The Transporter Refuelled: Film Review

The Transporter Refuelled: Film Review

Cast: Ed Skrein, Ray Stevenson, Radivoje Bukvic
Director: Camille Delamarre

The Transporter is synonymous with Jason Statham.

His relative charm and charisma, plus his utter dedication to kicking some serious bottom, meant that you were able to forgive the wildly ludicrous plots on offer and set your brain in neutral until the end.

Sadly, there's nary a Stath in sight in this attempt to restart the franchise - instead it falls to Game of Thrones' Daario Naharis aka Ed Skrein to suit up and fill his shoes. Skrein (soon to be seen in Deadpool) plays Frank, back in 2010, who finds himself caught up in a revenge plot on the French Riviera. That's been kicked off by four prostitutes who kidnap Frank's dad to help him bring down a Russian gang boss who once forced them into his employment.

And that's really it for plot.

But you've never come to a Transporter film for a cerebral offering - it's about the fights, the action and the car chases.

So, it's sad to say that Delamarre brings absolutely nothing new to the table, but employs every cliche in the book to bring it all to life.

With parts resembling an extended advert for an Audi, complete with slow-mo shots of the pristine vehicle, and with such a predilection with Skrein's suit, it's nothing short of cliched and soulless. It doesn't help that Skrein's relatively charisma-free, delivering his whispered Cockney lines through sunken cheeks and reverting to smirking (and at times, looking like Nicholas Hoult's older, more stubbly brother).

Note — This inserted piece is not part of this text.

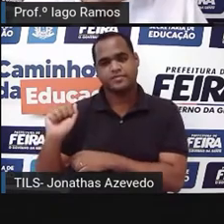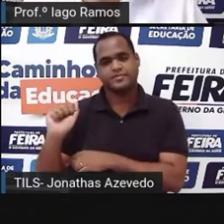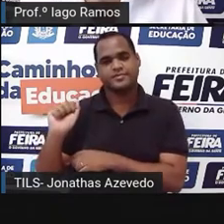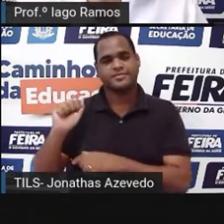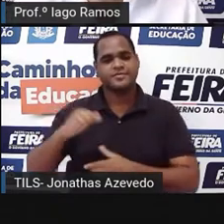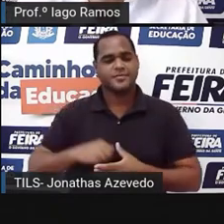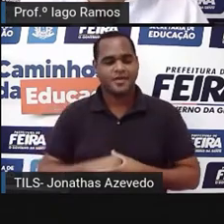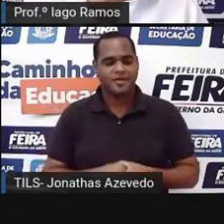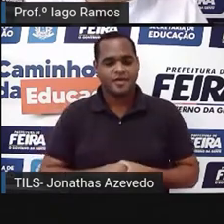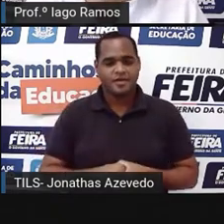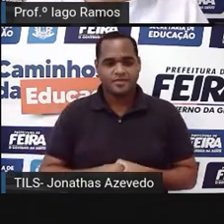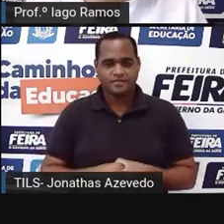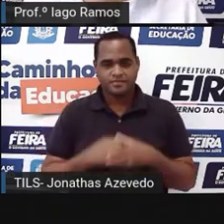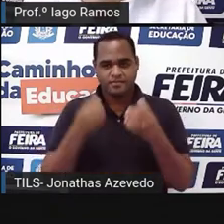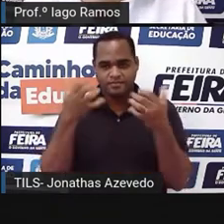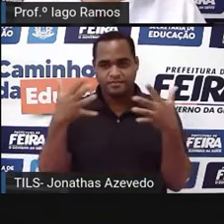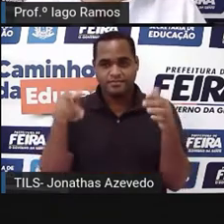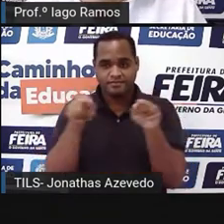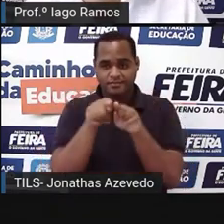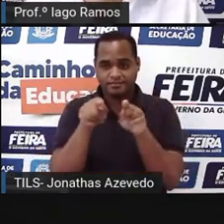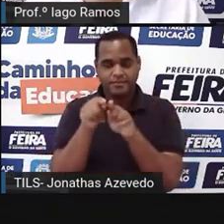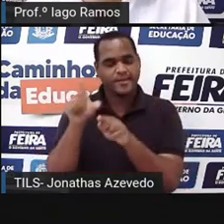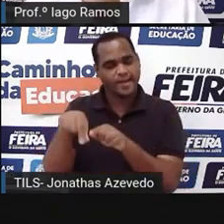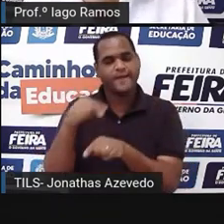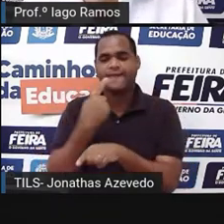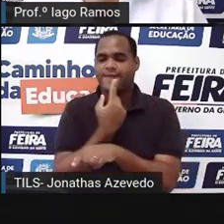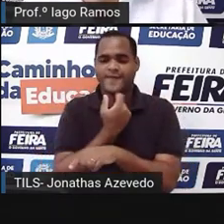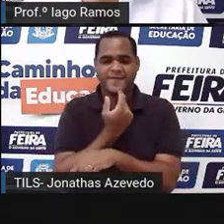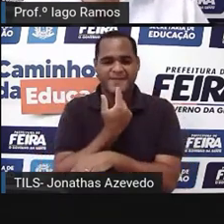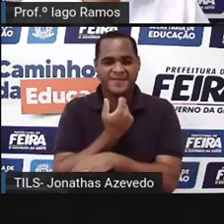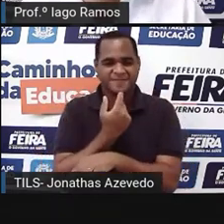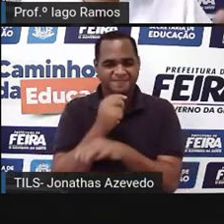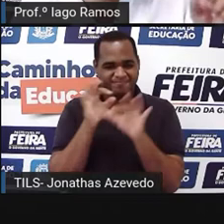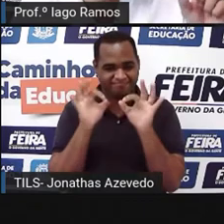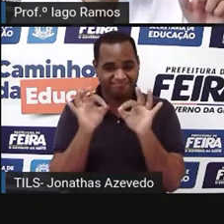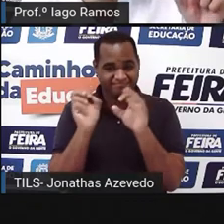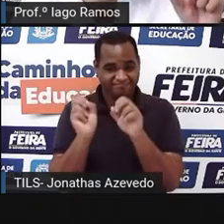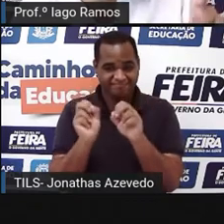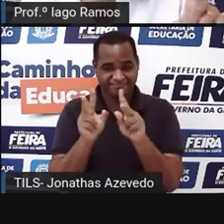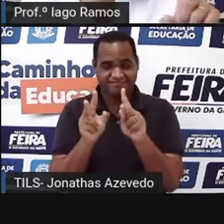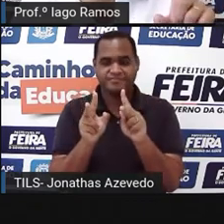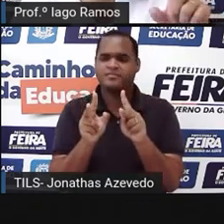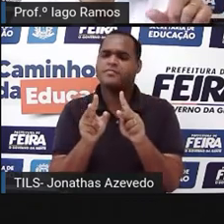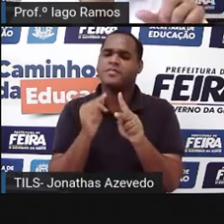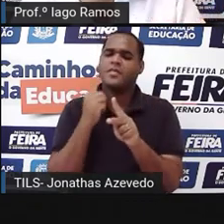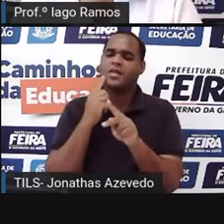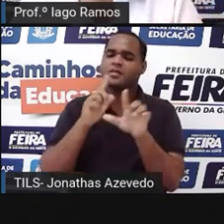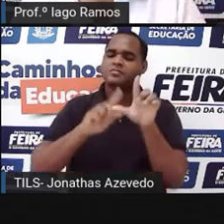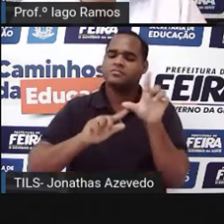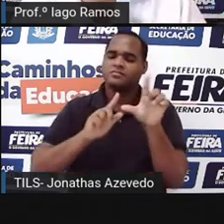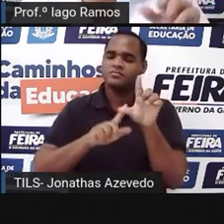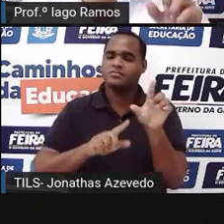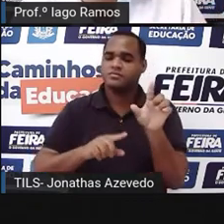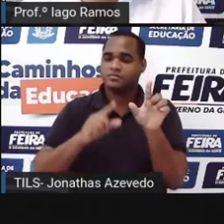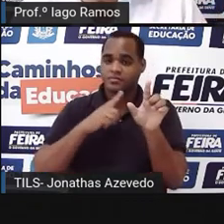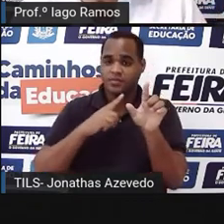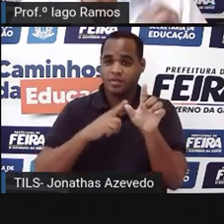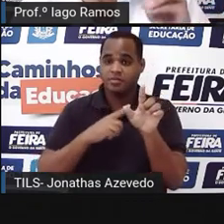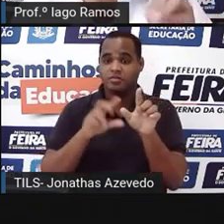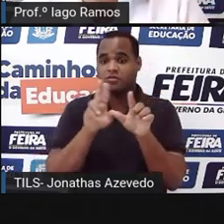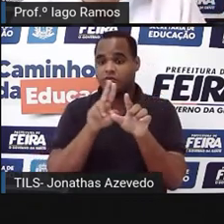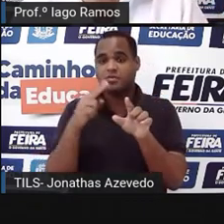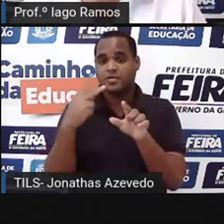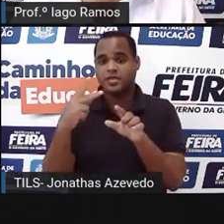e tem ali também um detalhe em vermelho, certo? E essas letras que formam a palavra NASA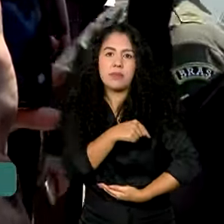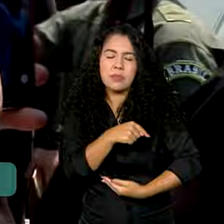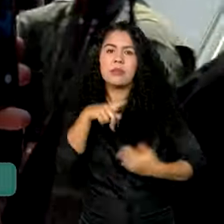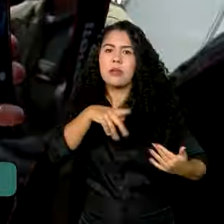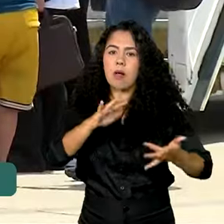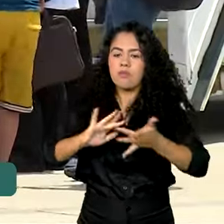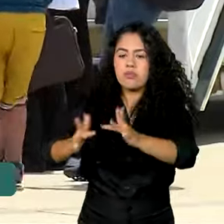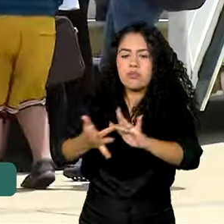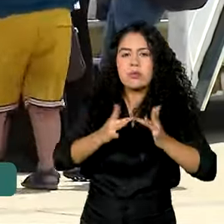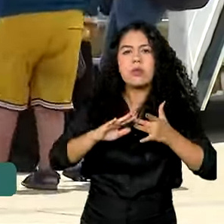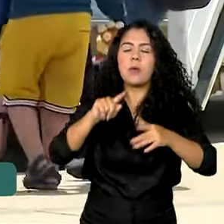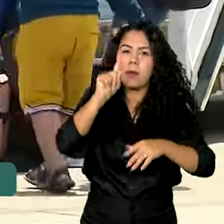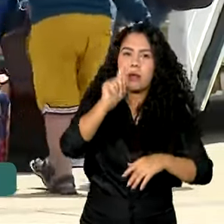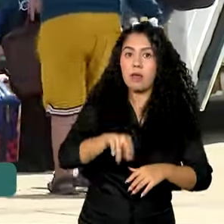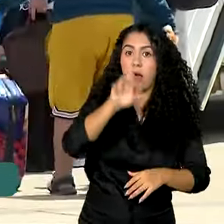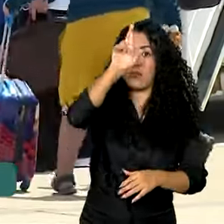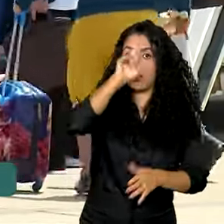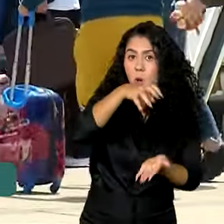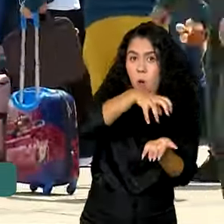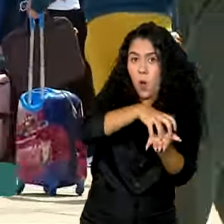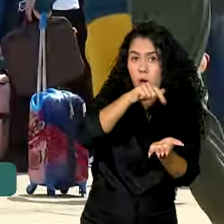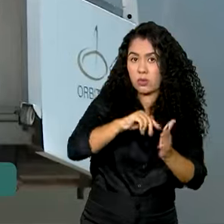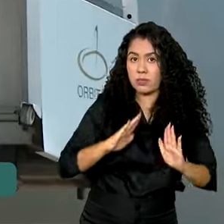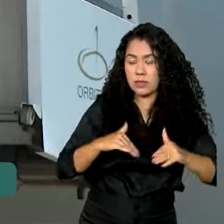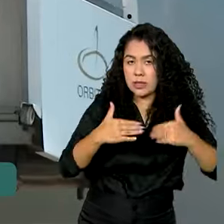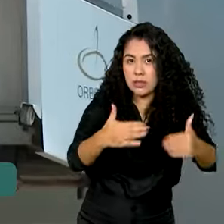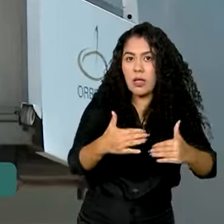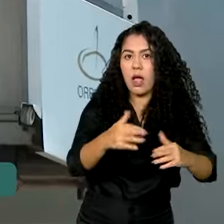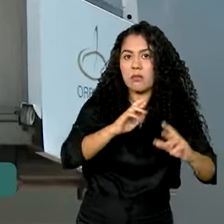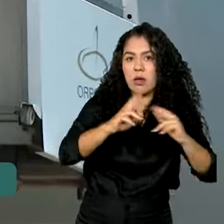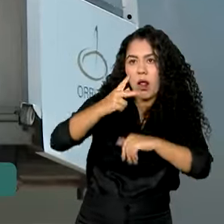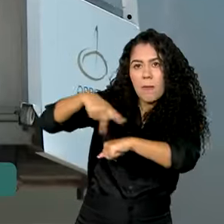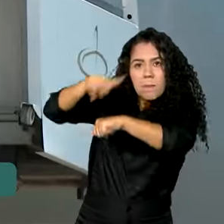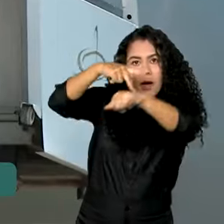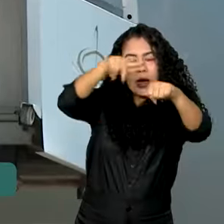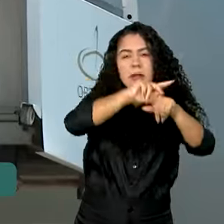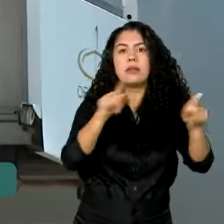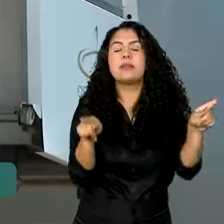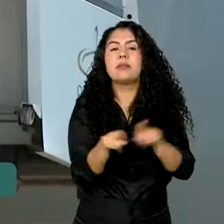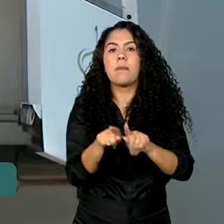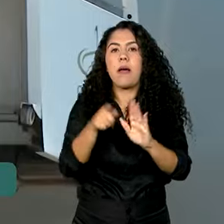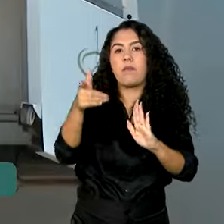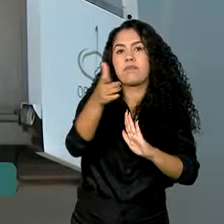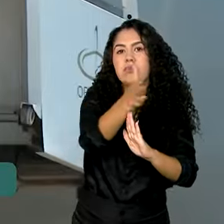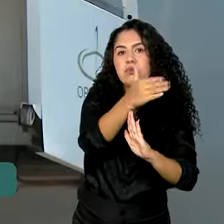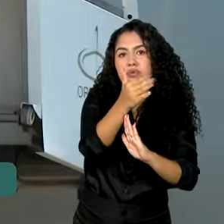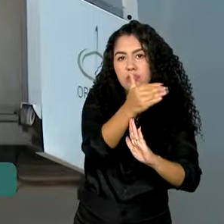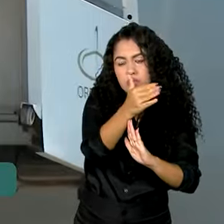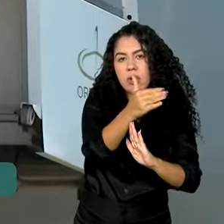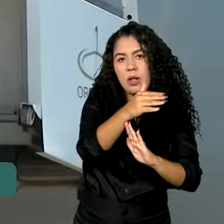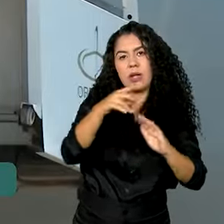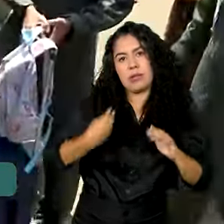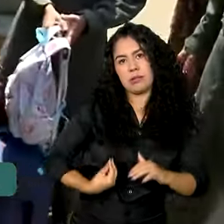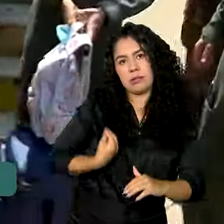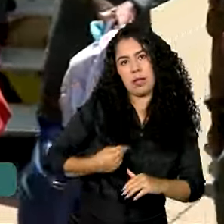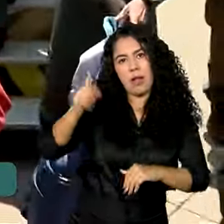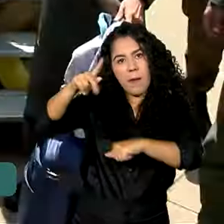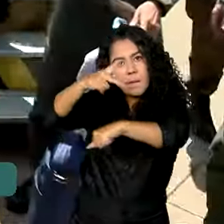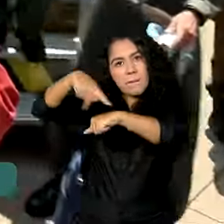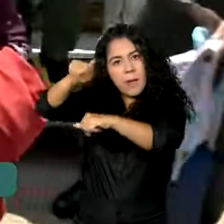envolve o Ministério das Relações Exteriores em Brasília e a Embaixada do Brasil em Beirute, além da Força Aérea Brasileira.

The whole thing resembles something short of a mess too, with only a smattering of fight scenes giving you something to amuse - Skrein channels Jackie Chan at one point using a series of drawers to vex some assailants; it's the only real scene that shows any kind of creative flair as it treads through its ludicrously logic free scenario for its fights. Equally, a sequence where the car takes out fire hydrants in a pivoting circle to maximum effect is crisply executed - unlike the rest where the camera swoops in, swirls around and pulls out again (but only after the Audi's been caught in all its glory).

There's an attempt to set up some kind of father / son bonding with Frank Sr spending most of the film jibing his son as Junior and trying to channel a Harrison Ford / Sean Connery in Indiana Jones vibe, but it's flat in its delivery and tedious in its continuing execution (though fans of the series may claim giving Frank some more backstory helps flesh him out).

The problem with the Transporter Refuelled is that it's yet another soulless reboot, that feels formulaic and is going through the motions. Granted, some teen boys may enjoy the shots of scantily clad women gyrating for their Russian mobster bosses, but this cacophony of fast cuts and slow mo shots loses its charm within 15 minutes.

There's one moment in the film where Martin says "Pretty soon, they won't need people like me" - I'd politely suggest that based on the utterly pointless reboot, The Transporter Refuelled has already outlived its use - and needs to be permanently shelved because right now, it's running on empty.